▸ ACTION ITEM
Copy each line of the entries that includes the word "Right".
╭──
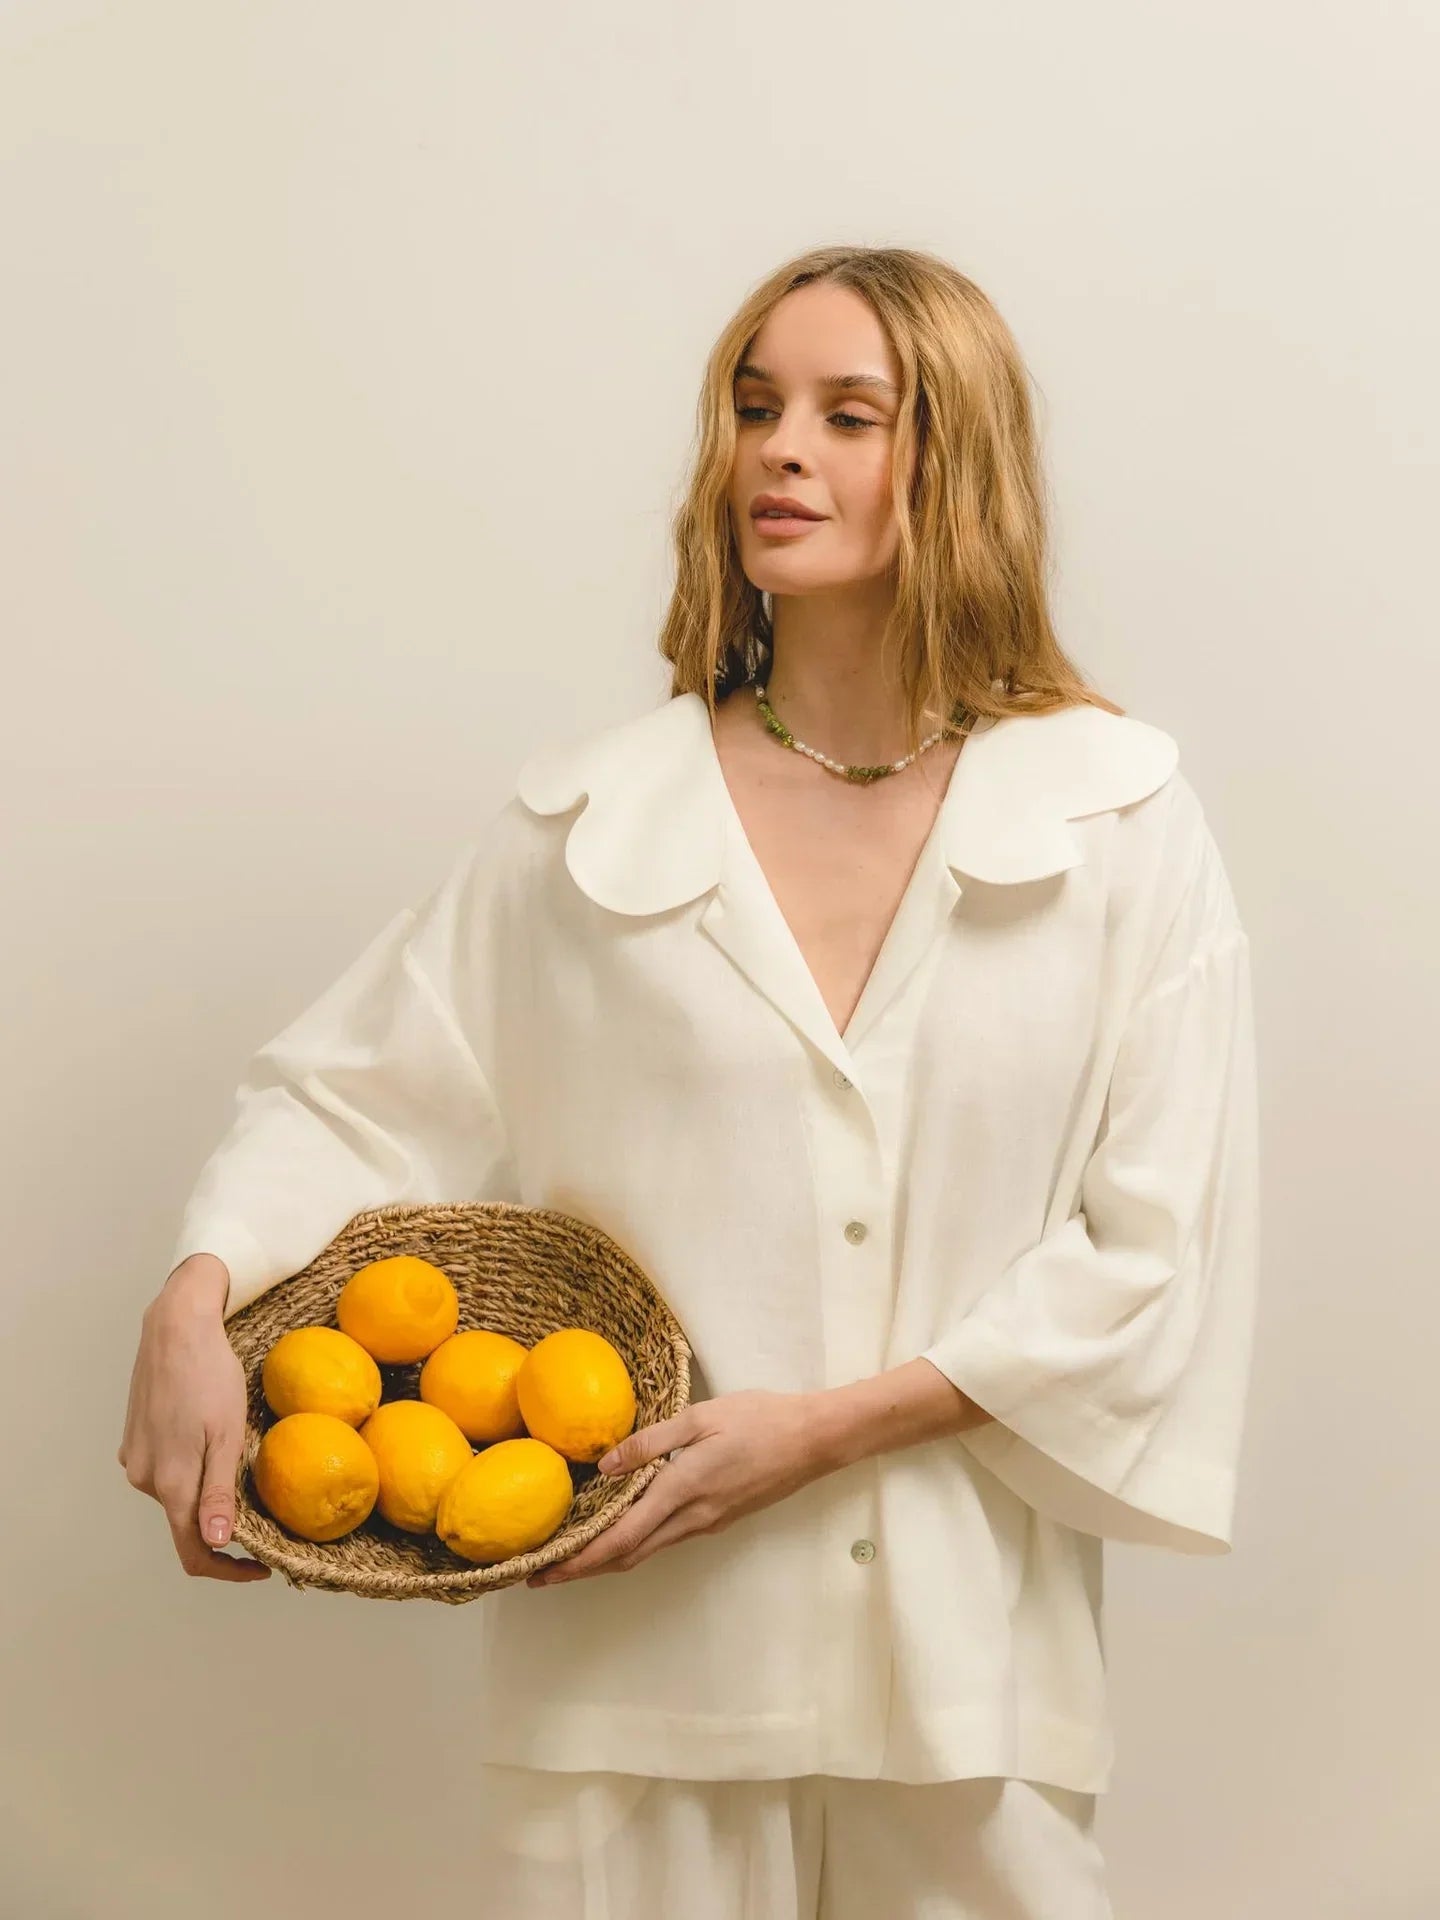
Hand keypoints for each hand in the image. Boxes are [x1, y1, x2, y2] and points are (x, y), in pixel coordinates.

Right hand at [117, 1257, 271, 1582]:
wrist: (176, 1327)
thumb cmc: (209, 1376)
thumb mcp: (226, 1435)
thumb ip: (218, 1494)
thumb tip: (215, 1544)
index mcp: (169, 1482)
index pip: (193, 1550)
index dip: (226, 1569)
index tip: (259, 1567)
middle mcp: (144, 1478)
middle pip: (185, 1522)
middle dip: (220, 1525)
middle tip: (259, 1503)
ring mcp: (134, 1459)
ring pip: (175, 1494)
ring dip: (204, 1490)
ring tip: (234, 1456)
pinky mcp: (134, 1440)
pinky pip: (164, 1470)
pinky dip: (188, 1468)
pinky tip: (207, 1438)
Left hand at [526, 1389, 826, 1585]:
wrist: (812, 1439)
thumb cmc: (758, 1419)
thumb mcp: (700, 1417)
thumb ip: (650, 1442)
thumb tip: (604, 1466)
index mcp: (682, 1490)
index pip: (620, 1539)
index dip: (578, 1562)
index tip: (543, 1573)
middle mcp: (692, 1518)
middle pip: (627, 1556)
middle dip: (583, 1569)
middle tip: (542, 1573)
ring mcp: (706, 1523)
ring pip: (646, 1550)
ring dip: (607, 1558)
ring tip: (572, 1553)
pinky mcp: (717, 1519)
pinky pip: (665, 1539)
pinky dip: (634, 1542)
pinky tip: (619, 1529)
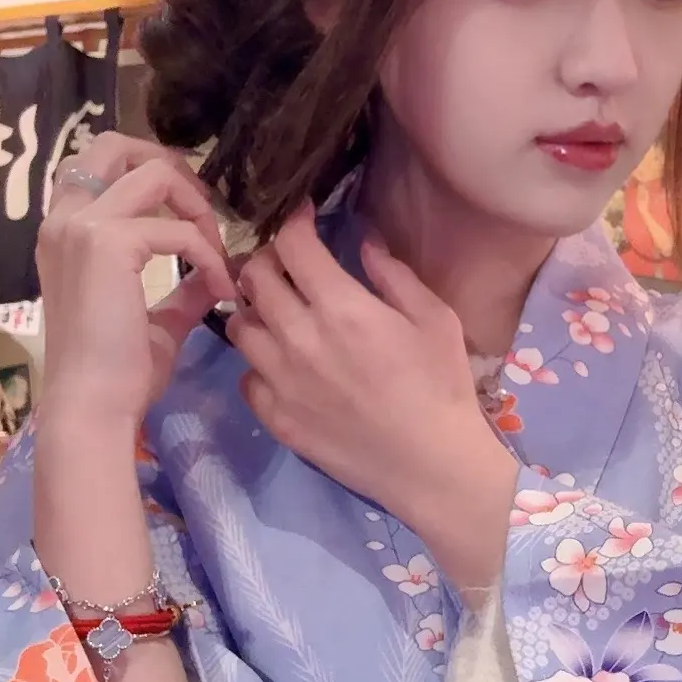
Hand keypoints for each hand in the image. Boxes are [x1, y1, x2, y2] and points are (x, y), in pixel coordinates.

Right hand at [36, 134, 237, 430]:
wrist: (93, 406)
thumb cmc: (116, 374)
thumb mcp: (154, 320)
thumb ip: (181, 289)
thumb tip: (214, 273)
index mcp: (65, 232)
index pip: (101, 165)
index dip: (152, 172)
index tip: (192, 214)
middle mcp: (64, 218)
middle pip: (118, 145)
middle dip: (173, 168)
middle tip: (205, 213)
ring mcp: (82, 226)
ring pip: (155, 173)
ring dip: (199, 210)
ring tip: (218, 256)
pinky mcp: (108, 242)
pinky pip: (178, 229)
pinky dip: (208, 254)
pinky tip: (219, 290)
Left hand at [228, 210, 517, 591]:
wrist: (431, 465)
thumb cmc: (442, 386)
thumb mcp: (434, 318)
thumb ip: (393, 274)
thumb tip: (364, 239)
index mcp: (342, 308)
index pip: (292, 246)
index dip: (293, 222)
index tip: (302, 217)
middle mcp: (299, 339)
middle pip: (252, 277)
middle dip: (267, 258)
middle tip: (287, 263)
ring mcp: (280, 380)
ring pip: (239, 325)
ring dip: (255, 309)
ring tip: (278, 311)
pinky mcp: (275, 416)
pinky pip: (246, 375)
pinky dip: (259, 361)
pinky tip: (283, 363)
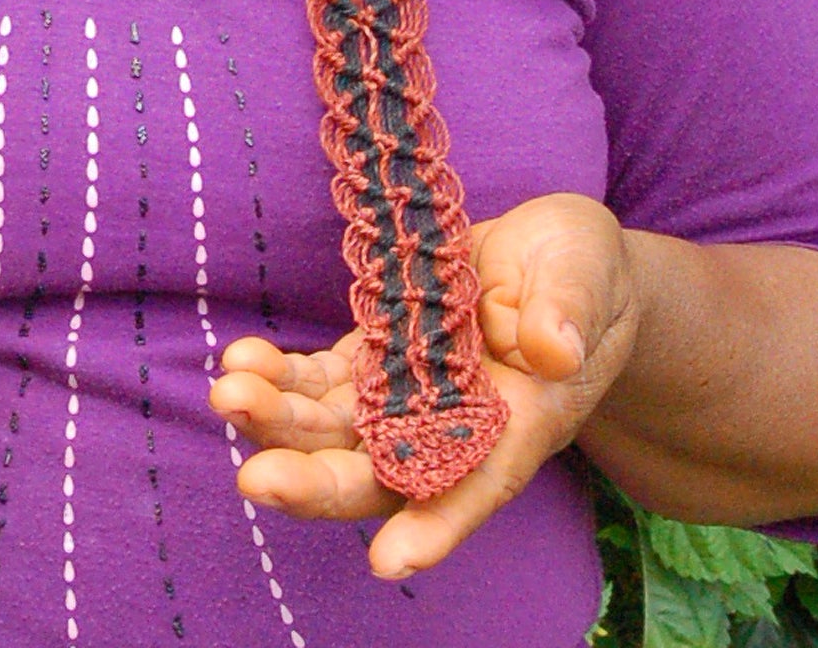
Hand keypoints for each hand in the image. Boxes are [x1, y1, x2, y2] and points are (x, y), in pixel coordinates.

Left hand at [209, 193, 639, 577]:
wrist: (553, 257)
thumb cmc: (584, 275)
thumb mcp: (588, 276)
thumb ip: (569, 312)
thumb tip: (552, 348)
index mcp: (518, 424)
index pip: (475, 486)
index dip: (435, 527)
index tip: (387, 560)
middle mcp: (451, 427)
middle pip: (379, 475)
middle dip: (316, 482)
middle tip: (256, 480)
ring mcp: (404, 393)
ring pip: (335, 431)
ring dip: (278, 423)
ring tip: (228, 394)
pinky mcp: (373, 355)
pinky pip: (319, 381)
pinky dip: (280, 376)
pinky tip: (241, 359)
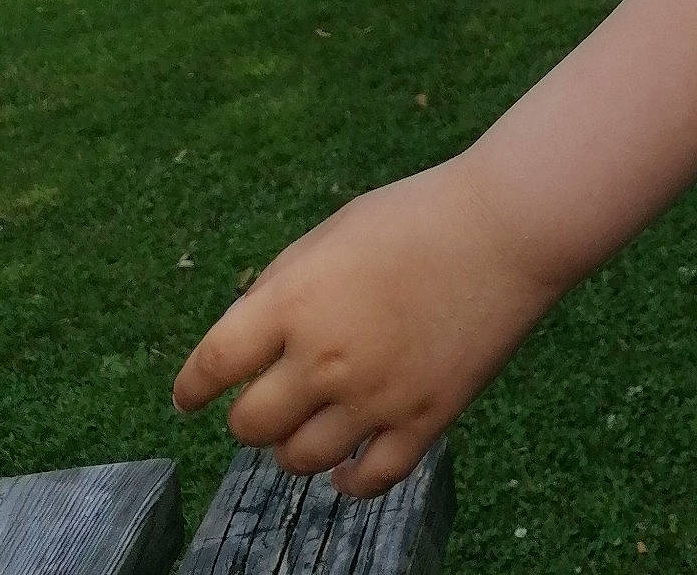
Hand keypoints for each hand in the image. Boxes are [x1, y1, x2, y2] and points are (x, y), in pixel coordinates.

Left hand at [171, 155, 556, 498]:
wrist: (508, 226)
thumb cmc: (419, 215)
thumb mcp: (335, 230)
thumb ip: (284, 284)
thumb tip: (247, 338)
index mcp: (296, 300)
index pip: (213, 364)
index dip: (191, 387)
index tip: (188, 399)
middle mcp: (326, 356)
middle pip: (250, 425)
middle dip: (249, 417)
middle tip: (265, 404)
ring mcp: (377, 395)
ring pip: (300, 460)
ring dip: (292, 448)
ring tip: (304, 431)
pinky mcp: (425, 419)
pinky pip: (368, 479)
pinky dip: (347, 481)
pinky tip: (344, 468)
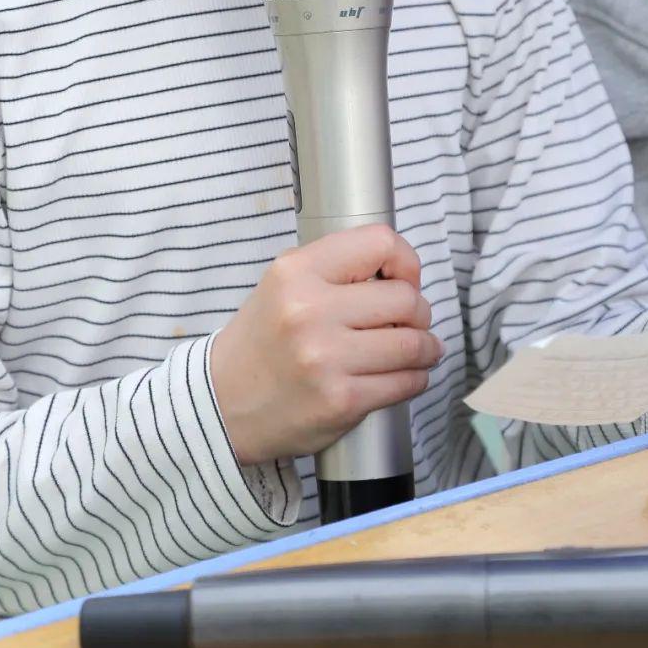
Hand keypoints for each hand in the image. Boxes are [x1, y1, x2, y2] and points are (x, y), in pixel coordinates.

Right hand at [209, 224, 442, 465]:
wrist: (222, 403)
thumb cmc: (263, 342)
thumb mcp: (284, 285)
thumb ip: (336, 270)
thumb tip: (403, 274)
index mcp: (296, 272)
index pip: (380, 243)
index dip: (405, 262)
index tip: (404, 280)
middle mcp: (309, 311)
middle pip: (405, 298)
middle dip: (418, 311)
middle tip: (410, 320)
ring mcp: (326, 359)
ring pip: (412, 343)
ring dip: (425, 347)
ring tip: (419, 349)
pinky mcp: (341, 401)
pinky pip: (405, 383)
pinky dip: (415, 377)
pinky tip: (406, 374)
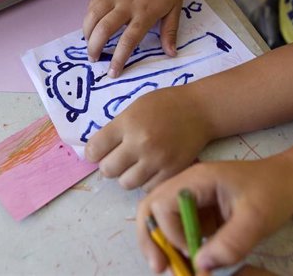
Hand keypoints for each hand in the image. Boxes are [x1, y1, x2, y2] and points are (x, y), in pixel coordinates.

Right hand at [83, 0, 185, 77]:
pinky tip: (90, 27)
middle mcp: (127, 3)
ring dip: (87, 33)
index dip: (119, 58)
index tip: (113, 73)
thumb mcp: (175, 9)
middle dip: (95, 47)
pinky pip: (93, 3)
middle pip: (105, 28)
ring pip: (93, 15)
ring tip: (88, 45)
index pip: (129, 39)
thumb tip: (171, 54)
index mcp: (146, 12)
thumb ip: (170, 32)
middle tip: (94, 59)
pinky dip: (88, 17)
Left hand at [84, 86, 211, 190]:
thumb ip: (116, 129)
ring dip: (127, 175)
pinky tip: (151, 169)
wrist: (199, 110)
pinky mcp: (172, 171)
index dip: (93, 153)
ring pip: (126, 183)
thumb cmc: (164, 105)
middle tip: (118, 159)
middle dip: (109, 165)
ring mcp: (157, 159)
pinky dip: (146, 181)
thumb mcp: (134, 108)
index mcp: (127, 123)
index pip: (94, 149)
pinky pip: (148, 187)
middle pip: (108, 170)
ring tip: (135, 165)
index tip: (98, 152)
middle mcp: (140, 143)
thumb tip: (95, 152)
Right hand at [136, 159, 292, 272]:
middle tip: (159, 268)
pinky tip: (188, 262)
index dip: (171, 233)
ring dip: (161, 245)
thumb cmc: (273, 192)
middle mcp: (186, 186)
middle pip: (151, 209)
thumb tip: (201, 266)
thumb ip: (231, 243)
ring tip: (170, 268)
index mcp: (196, 180)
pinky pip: (178, 229)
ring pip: (160, 220)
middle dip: (151, 239)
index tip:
╰──
▸ EXERCISE SOLUTION
Right hand at [117, 1257, 271, 1582]:
Right hand at [36, 134, 237, 430]:
Right hand at [209, 224, 442, 465]:
Right hand at [83, 0, 185, 77]:
Right hand at [136, 159, 292, 272]:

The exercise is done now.